* LISTED RECORDS:
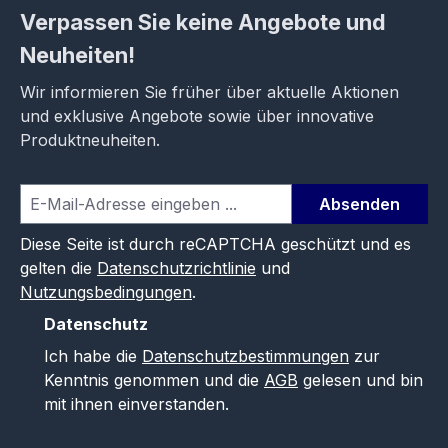
Verpassen Sie keine Angebote und
Neuheiten!
Wir informieren Sie früher über aktuelle Aktionen
und exklusive Angebote sowie über innovative
Produktneuheiten.
Absenden
Diese Seite ist durch reCAPTCHA geschützt und es
gelten die
Datenschutzrichtlinie
und
Nutzungsbedingungen
.
Datenschutz
Ich habe die
Datenschutzbestimmungen
zur
Kenntnis genommen und die
AGB
gelesen und bin
mit ihnen einverstanden.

* REQUIRED WORK:
Your copy should match the data above exactly, apart from the pictures.

* TASK OUTPUT:
Verpassen Sie keine Angebote und
Neuheiten!
Wir informieren Sie früher über aktuelle Aktionen
und exklusive Angebote sowie über innovative
Produktneuheiten.
Absenden
Diese Seite ist durch reCAPTCHA geschützt und es
gelten die
Datenschutzrichtlinie
und
Nutzungsbedingungen
.
Datenschutz
Ich habe die
Datenschutzbestimmungen
zur
Kenntnis genommen und die
AGB
gelesen und bin
mit ihnen einverstanden.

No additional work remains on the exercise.